Interaction between Dark Matter Sub-halos and a Galactic Gaseous Disk

Rahul Kannan, Andrea V. Macciò, Benjamin P. Moster, Anna Pasquali, Fabian Walter
Journal Paper ApJ, 2012, 746, 10

Abstract

We investigate the idea that the interaction of dark matter (DM) sub-halos with the gaseous disks of galaxies can be the origin for the observed holes and shells found in their neutral hydrogen (HI) distributions. We use high-resolution hydrodynamic simulations to show that pure DM sub-halos impacting a galactic disk are not able to produce holes; on the contrary, they result in high-density regions in the disk. However, sub-halos containing a small amount of gas (a few percent of the total DM mass of the sub-halo) are able to displace the gas in the disk and form holes and shells. The sizes and lifetimes of these holes depend on the sub-halo gas mass, density, and impact velocity. A DM sub-halo, of mass 10^8 M⊙ and a gas mass fraction of ~3%, is able to create a kiloparsec-scale hole with a lifetime similar to those observed in nearby galaxies. We also register an increase in the star formation rate at the rim of the hole, again in agreement with observations. Even though the properties of these simulated structures resemble those found in observations, we find that the number of predicted holes (based on mass and orbital distributions of DM halos derived from cosmological N-body simulations) falls short compared to the observations. Only a handful of holes are produced per gigayear. This leads us to conclude that DM halo impact is not the major channel through which these holes are formed.

Turbulence in rotating Rayleigh-Bénard convection in low-Prandtl-number fluids

Hirdesh K. Pharasi, Rahul Kannan, Krishna Kumar, Jayanta K. Bhattacharjee
Journal Paper Phys. Rev. E, 2011, 84, 047301

Abstract

The heat flux in rotating Rayleigh-Bénard convection in a fluid of Prandtl number Pr=0.1 enclosed between free-slip top and bottom boundaries is investigated using direct numerical simulation in a wide range of Rayleigh numbers (104≤Ra≤108) and Taylor numbers (0≤Ta≤108). The Nusselt number Nu scales with the Rayleigh number Ra as Ra^β with β=2/7 for values of Nu greater than a critical value Nuc, which occurs for Ta/Ra∼1. The exponent β is not universal for Nu < Nuc (for Ta/Ra > 1) but a function of Ta showing a minimum for some intermediate value of Ta. The critical Nusselt number Nuc and the corresponding critical Rossby number Roc scale with Ta as Ta^0.277±0.001 and Ta^−0.015±0.003, respectively.

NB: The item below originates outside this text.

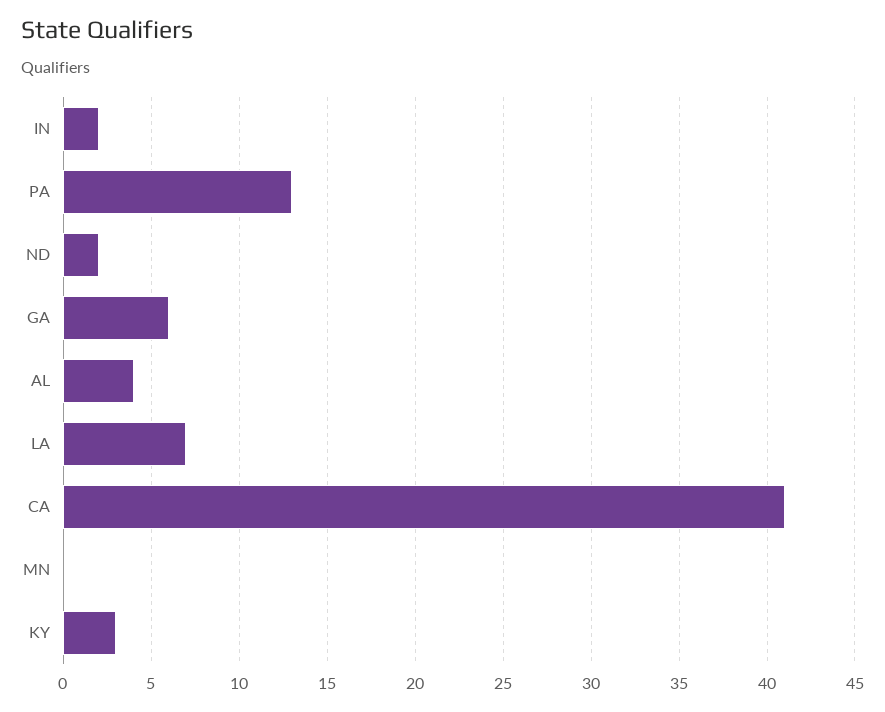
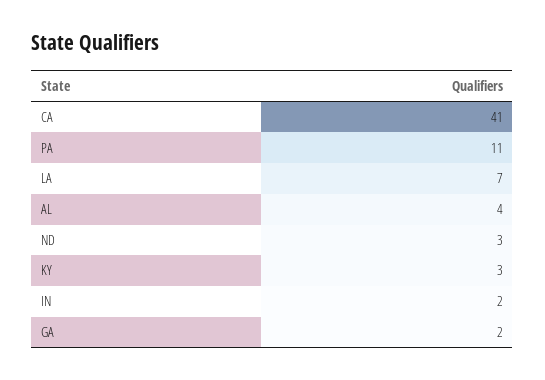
PA: 13 -> 11
ND: 2 -> 3
GA: 6 -> 2
MN: 0 -> none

Frame Dragging and the Kinematics of Galactic-Center Stars

Rahul Kannan, Prasenjit Saha
Journal Paper ApJ, 2009, 690, 1553

Abstract

We calculate the effects of frame dragging on the Galactic-Center stars. Assuming the stars are only slightly relativistic, we derive an approximation to the Kerr metric, which turns out to be a weak-field Schwarzschild metric plus a frame-dragging term. By numerically integrating the resulting geodesic equations, we compute the effect on Keplerian elements and the kinematics. We find that the kinematic effect at pericenter passage is proportional to (a(1 - e^2))^-2. For known Galactic-center stars it is of order 10 m/s. If observed, this would provide a measurement of the spin of the black hole.